Illinois Sen. Dick Durbin inserted the hot-button political issue of immigration into the Winter Games when telling the story of Chloe Kim, the teen phenom who won a gold medal in the women’s halfpipe.
Speaking from the Senate floor — next to a picture of Kim with her arms outstretched in joy while holding an American flag — Durbin talked about Kim’s father, Jong Jin Kim, who came to California from Korea in 1982.
Jong Jin Kim didn’t have a college degree, spoke little English and had nothing but a Korean-English dictionary and $300 in his pocket.

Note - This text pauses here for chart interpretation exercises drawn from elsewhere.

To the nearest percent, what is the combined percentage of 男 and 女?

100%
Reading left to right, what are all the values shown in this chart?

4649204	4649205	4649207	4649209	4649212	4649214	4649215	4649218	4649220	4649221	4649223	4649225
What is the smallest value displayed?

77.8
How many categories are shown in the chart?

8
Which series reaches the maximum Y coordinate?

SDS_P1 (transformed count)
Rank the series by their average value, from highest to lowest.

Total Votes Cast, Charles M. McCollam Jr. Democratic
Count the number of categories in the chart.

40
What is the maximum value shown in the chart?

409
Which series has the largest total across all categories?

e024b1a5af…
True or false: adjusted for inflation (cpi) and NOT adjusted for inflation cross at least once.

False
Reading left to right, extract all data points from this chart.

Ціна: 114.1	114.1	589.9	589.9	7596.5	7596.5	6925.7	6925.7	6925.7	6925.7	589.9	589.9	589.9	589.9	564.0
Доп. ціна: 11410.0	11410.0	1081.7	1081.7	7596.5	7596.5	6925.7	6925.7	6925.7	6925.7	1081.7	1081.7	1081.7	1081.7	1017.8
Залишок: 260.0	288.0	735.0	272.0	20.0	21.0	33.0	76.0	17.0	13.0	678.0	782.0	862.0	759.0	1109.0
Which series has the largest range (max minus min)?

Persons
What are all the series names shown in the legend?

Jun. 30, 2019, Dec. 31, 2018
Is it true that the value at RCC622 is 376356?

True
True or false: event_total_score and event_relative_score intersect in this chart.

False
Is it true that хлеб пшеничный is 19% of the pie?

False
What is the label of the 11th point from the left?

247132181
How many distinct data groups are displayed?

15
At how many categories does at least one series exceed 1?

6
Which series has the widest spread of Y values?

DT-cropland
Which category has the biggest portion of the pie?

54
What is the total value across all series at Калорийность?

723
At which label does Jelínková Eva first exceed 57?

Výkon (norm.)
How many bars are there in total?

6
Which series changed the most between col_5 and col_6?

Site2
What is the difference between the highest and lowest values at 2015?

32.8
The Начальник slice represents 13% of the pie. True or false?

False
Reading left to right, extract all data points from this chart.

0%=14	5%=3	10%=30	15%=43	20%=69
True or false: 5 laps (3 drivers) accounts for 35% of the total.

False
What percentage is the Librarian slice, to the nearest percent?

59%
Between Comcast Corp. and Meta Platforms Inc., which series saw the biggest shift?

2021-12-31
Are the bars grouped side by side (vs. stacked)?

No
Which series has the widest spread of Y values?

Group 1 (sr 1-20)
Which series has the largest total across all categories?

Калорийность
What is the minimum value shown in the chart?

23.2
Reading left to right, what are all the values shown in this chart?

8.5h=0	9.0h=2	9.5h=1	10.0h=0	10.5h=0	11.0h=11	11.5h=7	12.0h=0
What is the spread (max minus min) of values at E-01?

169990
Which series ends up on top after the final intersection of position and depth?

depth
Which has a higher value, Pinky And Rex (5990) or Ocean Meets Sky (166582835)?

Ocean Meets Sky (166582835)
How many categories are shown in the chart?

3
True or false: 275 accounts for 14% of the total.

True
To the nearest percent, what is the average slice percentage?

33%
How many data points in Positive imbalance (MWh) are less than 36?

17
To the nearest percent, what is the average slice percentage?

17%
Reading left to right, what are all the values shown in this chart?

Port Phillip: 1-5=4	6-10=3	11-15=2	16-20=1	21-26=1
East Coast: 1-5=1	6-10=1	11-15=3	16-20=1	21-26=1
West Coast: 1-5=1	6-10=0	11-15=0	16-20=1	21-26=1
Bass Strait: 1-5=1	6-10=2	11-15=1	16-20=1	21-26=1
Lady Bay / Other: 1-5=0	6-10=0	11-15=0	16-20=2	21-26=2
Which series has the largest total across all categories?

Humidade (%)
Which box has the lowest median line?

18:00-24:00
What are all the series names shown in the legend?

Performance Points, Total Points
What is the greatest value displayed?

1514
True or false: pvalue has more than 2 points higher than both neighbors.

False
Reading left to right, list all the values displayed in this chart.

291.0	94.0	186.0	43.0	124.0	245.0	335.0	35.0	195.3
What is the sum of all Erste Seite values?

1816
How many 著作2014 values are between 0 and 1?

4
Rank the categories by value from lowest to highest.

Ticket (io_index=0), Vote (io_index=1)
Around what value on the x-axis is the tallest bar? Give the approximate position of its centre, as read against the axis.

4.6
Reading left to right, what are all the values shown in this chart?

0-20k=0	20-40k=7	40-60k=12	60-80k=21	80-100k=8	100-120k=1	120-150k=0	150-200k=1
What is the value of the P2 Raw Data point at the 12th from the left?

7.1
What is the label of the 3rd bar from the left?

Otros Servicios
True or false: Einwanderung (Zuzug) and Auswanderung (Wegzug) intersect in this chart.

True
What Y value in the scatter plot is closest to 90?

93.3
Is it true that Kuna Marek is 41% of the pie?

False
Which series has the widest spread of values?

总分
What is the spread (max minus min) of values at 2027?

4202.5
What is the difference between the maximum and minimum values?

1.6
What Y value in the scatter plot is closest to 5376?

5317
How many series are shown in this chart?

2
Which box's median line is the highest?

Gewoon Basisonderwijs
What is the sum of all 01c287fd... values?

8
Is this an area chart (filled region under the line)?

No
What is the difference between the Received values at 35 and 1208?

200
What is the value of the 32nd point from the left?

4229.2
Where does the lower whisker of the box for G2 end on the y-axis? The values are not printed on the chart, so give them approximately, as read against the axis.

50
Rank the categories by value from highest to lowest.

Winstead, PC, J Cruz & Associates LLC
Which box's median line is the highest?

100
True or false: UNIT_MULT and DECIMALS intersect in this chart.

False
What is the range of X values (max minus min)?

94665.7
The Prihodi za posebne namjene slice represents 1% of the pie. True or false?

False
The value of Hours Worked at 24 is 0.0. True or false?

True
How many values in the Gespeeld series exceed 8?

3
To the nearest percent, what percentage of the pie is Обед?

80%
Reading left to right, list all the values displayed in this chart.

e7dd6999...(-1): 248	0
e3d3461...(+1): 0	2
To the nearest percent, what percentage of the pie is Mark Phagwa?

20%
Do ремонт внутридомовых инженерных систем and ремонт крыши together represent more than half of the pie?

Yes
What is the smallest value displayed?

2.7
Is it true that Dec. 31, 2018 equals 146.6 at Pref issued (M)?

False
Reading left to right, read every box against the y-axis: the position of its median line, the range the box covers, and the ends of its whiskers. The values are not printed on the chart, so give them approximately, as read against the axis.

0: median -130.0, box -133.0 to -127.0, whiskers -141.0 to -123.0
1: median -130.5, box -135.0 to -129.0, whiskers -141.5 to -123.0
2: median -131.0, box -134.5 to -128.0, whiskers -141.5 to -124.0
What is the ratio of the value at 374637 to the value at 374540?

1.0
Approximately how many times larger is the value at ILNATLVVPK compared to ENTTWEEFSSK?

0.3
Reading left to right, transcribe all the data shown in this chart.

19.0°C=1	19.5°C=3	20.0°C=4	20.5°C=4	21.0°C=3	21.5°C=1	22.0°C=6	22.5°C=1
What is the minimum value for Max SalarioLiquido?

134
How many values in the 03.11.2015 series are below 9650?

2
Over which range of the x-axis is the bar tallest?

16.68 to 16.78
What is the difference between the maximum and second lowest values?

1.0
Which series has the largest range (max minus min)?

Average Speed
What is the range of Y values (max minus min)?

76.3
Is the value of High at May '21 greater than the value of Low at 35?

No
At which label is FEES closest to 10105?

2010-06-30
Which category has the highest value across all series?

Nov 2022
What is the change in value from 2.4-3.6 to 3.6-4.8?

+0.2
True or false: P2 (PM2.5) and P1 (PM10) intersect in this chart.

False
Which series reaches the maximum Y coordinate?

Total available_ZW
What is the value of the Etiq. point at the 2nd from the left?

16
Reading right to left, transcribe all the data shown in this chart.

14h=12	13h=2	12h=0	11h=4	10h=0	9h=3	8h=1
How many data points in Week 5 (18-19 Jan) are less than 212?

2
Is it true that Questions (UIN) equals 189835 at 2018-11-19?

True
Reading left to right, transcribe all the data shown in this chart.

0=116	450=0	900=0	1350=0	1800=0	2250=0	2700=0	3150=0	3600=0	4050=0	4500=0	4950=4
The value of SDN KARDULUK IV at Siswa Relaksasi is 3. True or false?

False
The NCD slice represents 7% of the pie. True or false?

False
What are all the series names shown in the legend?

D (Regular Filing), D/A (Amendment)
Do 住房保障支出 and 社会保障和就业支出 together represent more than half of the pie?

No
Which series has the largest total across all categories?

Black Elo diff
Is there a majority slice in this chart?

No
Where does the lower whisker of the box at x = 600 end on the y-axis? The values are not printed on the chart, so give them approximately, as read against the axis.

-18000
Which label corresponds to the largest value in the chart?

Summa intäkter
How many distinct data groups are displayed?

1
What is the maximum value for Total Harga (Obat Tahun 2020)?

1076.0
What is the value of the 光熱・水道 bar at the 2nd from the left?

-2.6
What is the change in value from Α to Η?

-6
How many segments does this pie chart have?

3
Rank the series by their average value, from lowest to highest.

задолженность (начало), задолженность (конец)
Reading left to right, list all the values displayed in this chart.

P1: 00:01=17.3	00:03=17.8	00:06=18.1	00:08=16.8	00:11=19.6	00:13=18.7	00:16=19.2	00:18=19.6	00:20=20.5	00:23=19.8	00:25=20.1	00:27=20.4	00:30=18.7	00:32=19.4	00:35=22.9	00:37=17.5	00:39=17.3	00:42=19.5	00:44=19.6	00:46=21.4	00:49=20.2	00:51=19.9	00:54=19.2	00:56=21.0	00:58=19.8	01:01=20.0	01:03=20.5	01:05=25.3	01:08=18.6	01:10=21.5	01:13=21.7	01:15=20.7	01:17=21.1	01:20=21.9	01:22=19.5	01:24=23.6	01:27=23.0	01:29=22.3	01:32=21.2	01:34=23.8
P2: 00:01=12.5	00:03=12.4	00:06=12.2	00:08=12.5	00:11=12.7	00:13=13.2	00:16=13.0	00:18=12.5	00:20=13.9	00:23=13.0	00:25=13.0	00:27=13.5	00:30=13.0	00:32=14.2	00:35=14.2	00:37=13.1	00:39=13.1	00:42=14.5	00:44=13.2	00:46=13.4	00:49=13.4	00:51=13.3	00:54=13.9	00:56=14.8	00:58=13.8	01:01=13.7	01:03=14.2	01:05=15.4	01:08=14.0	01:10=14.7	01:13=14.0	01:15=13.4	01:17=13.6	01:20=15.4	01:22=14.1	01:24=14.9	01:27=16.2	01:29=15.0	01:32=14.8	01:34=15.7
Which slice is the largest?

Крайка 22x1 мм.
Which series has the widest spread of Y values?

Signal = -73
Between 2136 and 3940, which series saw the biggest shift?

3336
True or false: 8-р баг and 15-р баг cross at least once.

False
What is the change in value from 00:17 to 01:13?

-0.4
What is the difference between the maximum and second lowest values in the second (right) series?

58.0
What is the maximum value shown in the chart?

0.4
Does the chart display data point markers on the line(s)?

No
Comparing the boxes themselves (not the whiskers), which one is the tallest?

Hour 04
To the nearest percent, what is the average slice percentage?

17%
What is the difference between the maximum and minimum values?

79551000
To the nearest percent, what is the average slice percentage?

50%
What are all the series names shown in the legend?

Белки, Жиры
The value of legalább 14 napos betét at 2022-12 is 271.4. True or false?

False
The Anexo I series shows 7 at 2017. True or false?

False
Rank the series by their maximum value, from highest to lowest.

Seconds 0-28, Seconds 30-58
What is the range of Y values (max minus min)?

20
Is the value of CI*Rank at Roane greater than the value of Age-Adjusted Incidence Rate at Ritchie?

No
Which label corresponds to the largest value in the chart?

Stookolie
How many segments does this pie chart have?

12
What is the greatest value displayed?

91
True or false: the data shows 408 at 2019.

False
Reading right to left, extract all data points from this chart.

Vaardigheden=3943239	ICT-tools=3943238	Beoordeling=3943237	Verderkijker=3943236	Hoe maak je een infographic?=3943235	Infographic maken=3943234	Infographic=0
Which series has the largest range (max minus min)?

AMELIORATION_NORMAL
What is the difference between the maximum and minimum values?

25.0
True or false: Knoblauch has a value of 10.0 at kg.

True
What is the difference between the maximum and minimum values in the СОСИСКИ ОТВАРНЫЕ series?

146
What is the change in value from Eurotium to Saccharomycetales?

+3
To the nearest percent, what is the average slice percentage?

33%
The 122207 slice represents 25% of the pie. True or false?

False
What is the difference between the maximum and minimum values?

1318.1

“He decided to go to school. He picked up a degree in engineering technology,” Durbin said Tuesday. “He decided to start a family. A nice little family. And a little girl, who had a special skill when it came to snowboarding. That girl was Chloe Kim, and she won a gold medal last night at the Olympics.”
Then Durbin went there, saying if the US had the kind of hard-line immigrations policies on the books that President Trump and his GOP allies want, Kim’s family wouldn’t have been allowed to come here.
“It’s a story of an immigrant family. A man who might not have passed some of the merit-based tests that we’re hearing around here,” Durbin said. “But who came to the United States determined to make a life and to bring a family forward.”
The immigration plan the President unveiled last month proposes giving 1.8 million young undocumented immigrants a pathway to citizenship in exchange for $25 billion for his long-promised wall and a host of other strict immigration reform. They include an end to family migration beyond spouses and minor children and the abolishing of the visa lottery.
‘Change the narrative’
The Kim’s family inspirational story doesn’t just belong to them, Durbin notes.
“It’s America’s story too,” he said. “There are members of the Senate on the other side who don’t buy this story. They think it’s time to change this narrative, about America and its diversity and its origins and its roots.”
The Senate is debating immigration this week, but it’s not going well, and none of the current proposals seemed to have garnered enough support to pass.